Daha çocuk denilebilecek yaşlarda, Türkçe şiirler yazmaya başlayan usta edebiyatçı, ilk ve ortaöğrenimini doğum yeri Prizren’ de tamamladıktan sonra, 1956 yılında “Prizren Eğitim Enstitüsü ”ne girmiş ve burada iki yıl boyunca pedagoji eğitimi almıştır. Enstitüdeki eğitimini yarıda bırakan Nusret Ülkü, kısa bir süre öğretmenlik yapıp, 1964 yılında Kuzey Makedonya’nın başkenti Üsküp’e giderek; buradaki önemli edebiyat çevreleriyle tanışma imkanı bulmuştur.
Üsküp’te yayımlanan “Sevinç” ve “Tomurcuk” isimli çocuk dergilerinin yayın yönetmeni olan, kadim dostu Necati Zekeriya’nın desteği ve teşvikiyle, önce çeşitli çocuk dergilerinde, daha sonra ise “Üsküp Birlik“ gazetesinde görev yapan Nusret D. Ülkü; bu kuruluşlarda süreli yayınlar konusunda çok önemli deneyimler elde etmiştir.
Son derece tecrübeli bir gazeteci olan Necati Zekeriya, Üsküp Birlik Gazetesi’ne genel yayın yönetmeni olarak atanınca, çocuk dergilerindeki görevini bırakmak zorunda kalmış, yerine ise yakın dostu Nusret D. Ülkü geçmiştir. Görev yaptığı süre zarfında çocuk dergilerinde, başarılı bir performans sergileyen Ülkü, 1963 yılından itibaren, kendi eserlerini de yayımlatmaya başlamıştır. “Çocuklarla Ağaçlar”, “Çocukların Elleri” ,“Çocuklar ve Büyük Çocuklar” , “Kabıma Sığmıyorum” , “Kapanık Aşk Açık Mektup”, “Deniz ve Ben”, “Prizren Güzeli” başarılı edebiyatçının şiir kitaplarından bazılarıdır.

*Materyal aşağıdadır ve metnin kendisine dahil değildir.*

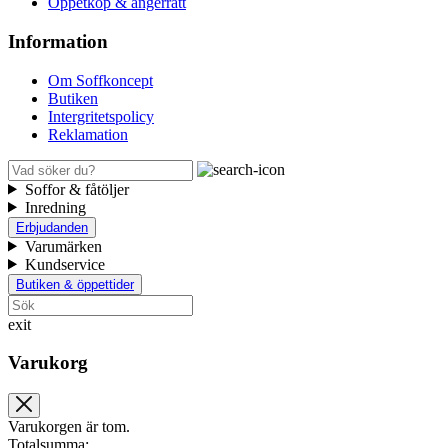
Öppetköp & ångerrätt
Information
Om Soffkoncept
Butiken
Intergritetspolicy
Reklamation
Soffor & fåtöljer
Inredning
Erbjudanden
Varumärken
Kundservice
Butiken & öppettider
exit
Varukorg
Varukorgen är tom.
Totalsumma:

Ülkü’nün ayrıca Sırpça, Hırvatça ve Makedonca’dan Türkçeye çevirdiği bir çok metin/makale de, önemli edebiyat dergilerinde yer bulmuştur.
1977 yılında Üsküp’ten, Priştine’ ye geçen Nusret Ülkü, burada yayımlanan “Tan Gazetesi”nin kültür sanat sayfasını yönetmiş, ayrıca “Kuş” isimli, Priştine’ nin ilk Türkçe çocuk dergisini de çıkaran isim olmuştur. 1981 yılında Üsküp’ e geri dönen Ülkü, ticari faaliyetlerine hız vermiş, “Dişo Compani” isimli kendisine ait şirketin bünyesinde kurduğu “Dişo Türk Anaç Yayıncılık” ile birçok kitap ve derginin basımını da bizzat kendisi yapmıştır.

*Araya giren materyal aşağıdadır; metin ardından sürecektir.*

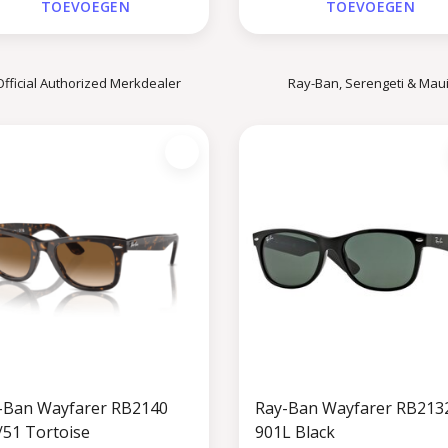
TOEVOEGEN
TOEVOEGEN
Official Authorized Merkdealer
Ray-Ban, Serengeti & Maui
-Ban Wayfarer RB2140
Ray-Ban Wayfarer RB213
/51 Tortoise
901L Black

J. Broz Tito, M. Kemal Atatürk, Orhan Veli Kanık, Oskar Daviço, Branko Radiçeviç, Özdemir Asaf gibi tanınmış isimlere sunu şiirleri de kaleme alan Nusret Dişo, edebiyat hayatının son dönemlerinde Osmanlı Devleti, İslamiyet, Yahya Kemal Beyatlı, Allah sevgisi, Türk tarihi, Türkçülük gibi konulara daha çok ağırlık vermiştir. Ülkü, ayrıca hayranı olduğu Yahya Kemal Beyatlı adına, Üsküp şehrinde bir de, dernek kurmuştur.
Tüm yaşamını Türk Dili ve Edebiyatı’na adayan Nusret Ülkü ve arkadaşları, Balkanlarda konuşulan Türkçenin, son derece dar, sembol ve mecazlardan uzak bir yapıda olduğunu, bu durumun da yazı/şiir dilini ciddi anlamda sınırlandırdığını fark etmişlerdi. Özellikle, 1980 yılına kadar Türkiye ile çok fazla irtibat kuramayan bölge halkının konuştuğu Türkçe, belli kalıpların dışına çıkamamış, doğal olarak da gelişememişti. Konuşma dili daha sade olabilirdi, ama yazı/şiir dili yeni kelimeler, mecazi ifadeler, soyut kavram ve semboller, söz sanatları ile zenginleştirilmeliydi. İşte Nusret Ülkü, bu sorunu ortadan kaldırabilmek ve yazı/şiir dilini daha da zenginleştirebilmek için “dilde özleşme” akımını savunmuş, kendi eserlerinde, özellikle zengin bir dil kullanmaya büyük bir özen göstermiştir.
Aynı zamanda, “Kuzey Kıbrıs Türk Cumhuriyeti Üsküp Fahri Konsolosu” da olan usta edebiyatçı, Türk dünyası ile bağını hiçbir zaman koparmamıştır. Nusret D. Ülkü, 16 Ocak 2022 tarihinde, “Prizren'siz yaşayabilirim ama, Üsküp'süz yaşayamam" diyebilecek kadar, büyük bir sevgiyle bağlı olduğu bu tarihi şehirde vefat ederek; sessiz sedasız diyâr-ı âhirete irtihâl eylemiştir.
Merhum yazarın, Türk Dili ve Edebiyatı” nın Balkanlar’ da gelişimi için verdiği bu asil mücadele, asırlar geçse de unutulmayacak, Ülkü’ nün yaptığı çalışmalar, her daim takdir ve şükran ile anılacaktır.